After a pause a slurred male voice says:
“The mistress said top room.”
“The mistress is drunk. I’ve got my moon.”
“I’m not fussed.”
“Well, I am so fuck off like I told you.”
After some indistinct muttering the footsteps clomp back down the creaking stairs and the hammering assails a different door. The woman’s gaze fixes once more on Megan.
“So. What can a girl like you possibly do for me?”
Megan closes her eyes and stretches into the weave around the woman knowing she has one chance to get this right and very little time in which to do it. Immediately she senses pain in the woman’s womb and bladder. She sees black spots there: years of untreated disease, the scarring from two abortions and several rapes.

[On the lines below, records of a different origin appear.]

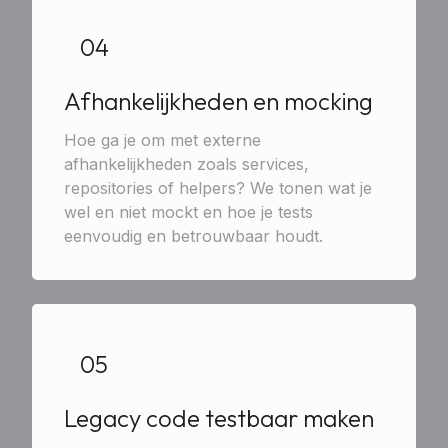
04
Afhankelijkheden en mocking
Hoe ga je om met externe
afhankelijkheden zoals services,
repositories of helpers? We tonen wat je
wel en niet mockt en hoe je tests
eenvoudig en betrouwbaar houdt.
05
Legacy code testbaar maken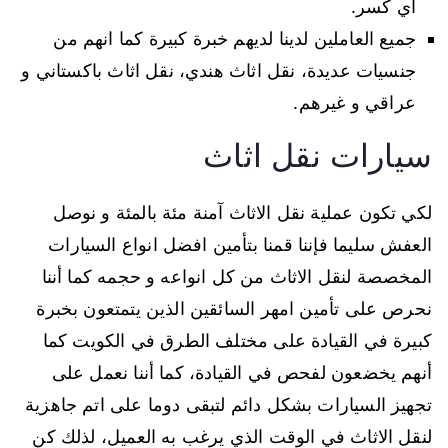
اي كسر.
جميع العاملين لدينا لديهم خبرة كبيرة كما انهم من
جنسيات عديدة، نقل اثاث هندي، نقل اثاث باكستاني و
عراقي و غيرهم.
سيارات نقل اثاث
لكي تكون عملية نقل الاثاث آمنة مئة بالمئة و نوصل
العفش سليما فإننا قمنا بتأمين افضل انواع السيارات
المخصصة لنقل الاثاث من كل انواعه و حجمه كما أننا
نحرص على تأمين امهر السائقين الذين يتمتعون بخبرة
كبيرة في القيادة على مختلف الطرق في الكويت كما
أنهم يخضعون لفحص في القيادة، كما أننا نعمل على
تجهيز السيارات بشكل دائم لتبقى دوما على اتم جاهزية
لنقل الاثاث في الوقت الذي يرغب به العميل، لذلك كن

But this long-term physical damage is nothing next to the shadows that crowd the woman’s aura: dark spirits feeding on the degradation of leased flesh, drinking the woman’s shame and pain despite her efforts to maintain some sort of prostitute’s nobility. Megan is not frightened by the spirits. Far from it. She is incensed at their leechlike cling and the barefaced simplicity of their intentions. But she knows if the woman could see what attends her at every moment of the day she would be insane with terror.
Megan can also tell that the woman’s true ability is that of a seer. But her profession and the shadows it has plunged her into are clouding her skills almost beyond use. The woman barely believes in her own gift, using it as a way to bring in an extra meal or two on the days when Shep Afon’s market is busy. There is only one thing to do, and Megan has never done it before.
Using her hands in the weave, she reaches into the woman’s belly and strokes the scars with her fingertips, fingertips that begin to spark with white light. As the light grows she lets it blast away the decade or more of infection that has caused so much inflammation and discomfort. Guided only by instinct, Megan works fast inside the woman’s body and as she works she prays, calling in the only spirit being she knows she can trust to answer.
The oil lamps in the room flicker and dim. The woman doesn’t notice. Her eyes stare ahead and her body is rigid, as though time has stopped. Megan prays harder, putting all her fury into her invocations.